Passons aux critiques qui reviennent sans cesse à votre égard. A commencer par celles qui estiment que le timing de vos annonces ne résulte pas nécessairement du hasard et qui voient dans les grandes agences de notation un thermomètre qui donne la fièvre…


J. -M. S. C’est une qualification que je réfute totalement. Les analogies sont pratiques. Et je suis le premier à en utiliser. Mais celle-ci est réductrice : nous ne sommes pas un thermomètre. Une note est un diagnostic qui porte sur un ensemble de critères. Encore une fois, nous ne forçons personne à rien. Rappelons que l’encours de la dette souveraine en Europe a augmenté de 50 % depuis 2005 et atteindra 9.000 milliards d’euros fin 2012. C’est une augmentation considérable. Entreprises et gouvernements sont en concurrence par rapport à la même épargne qu’ils essayent de capter sur les marchés. Dans ce contexte, on leur demande de passer par certains critères comme la notation.
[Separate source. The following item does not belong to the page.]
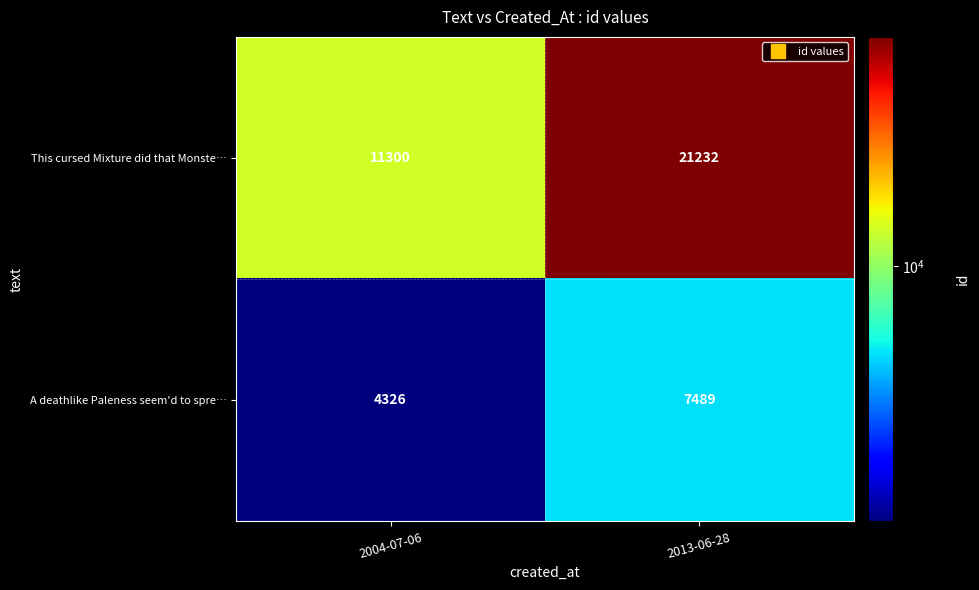

What is the sum of the A deathlike Paleness seem'd to spre… values at 2004-07-06 and 2013-06-28?

11815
C. S. La notation souveraine est devenue tellement médiatique que certains voudraient qu’on devienne des commentateurs de la vie politique ! Mais ce n’est pas notre métier. Il y a des gens très compétents pour cela. En revanche, quand nous disposerons d’éléments clairs sur la stratégie et les politiques publiques mises en oeuvre par la nouvelle majorité issue des prochaines élections législatives, nous verrons s’il faut actualiser la note de la France ou pas.


J.-M. S. Plus un Etat est endetté, plus il a du mal à assurer le bien-être de ses citoyens. Qu’il faille s’endetter par moments, bien entendu. Mais faire de l’endettement le fondement de sa politique, c’est se mettre sous la dépendance des marchés internationaux.


Une autre grande critique qui revient régulièrement sur le tapis à votre égard relève du grand complot anglo-saxon contre la zone euro.


J.-M. S. L’une des différences essentielles entre les Etats-Unis et la zone euro est la solidarité financière entre Etats. A l’inverse des Etats-Unis, celle-ci n’existe pas en Europe. Les Grecs n’ont jamais eu la garantie que les Européens viendraient à leur secours. Force est de constater que les discussions sont extrêmement difficiles pour savoir qui est responsable de quoi. Ce n’est nullement de l’acharnement de notre part.


C. S. Je rappellerais à ce propos que S&P est la seule grande agence de notation à avoir baissé la note des Etats-Unis qui ont ainsi perdu le triple A. Et ce, bien avant la mise sous surveillance de l’ensemble de la zone euro.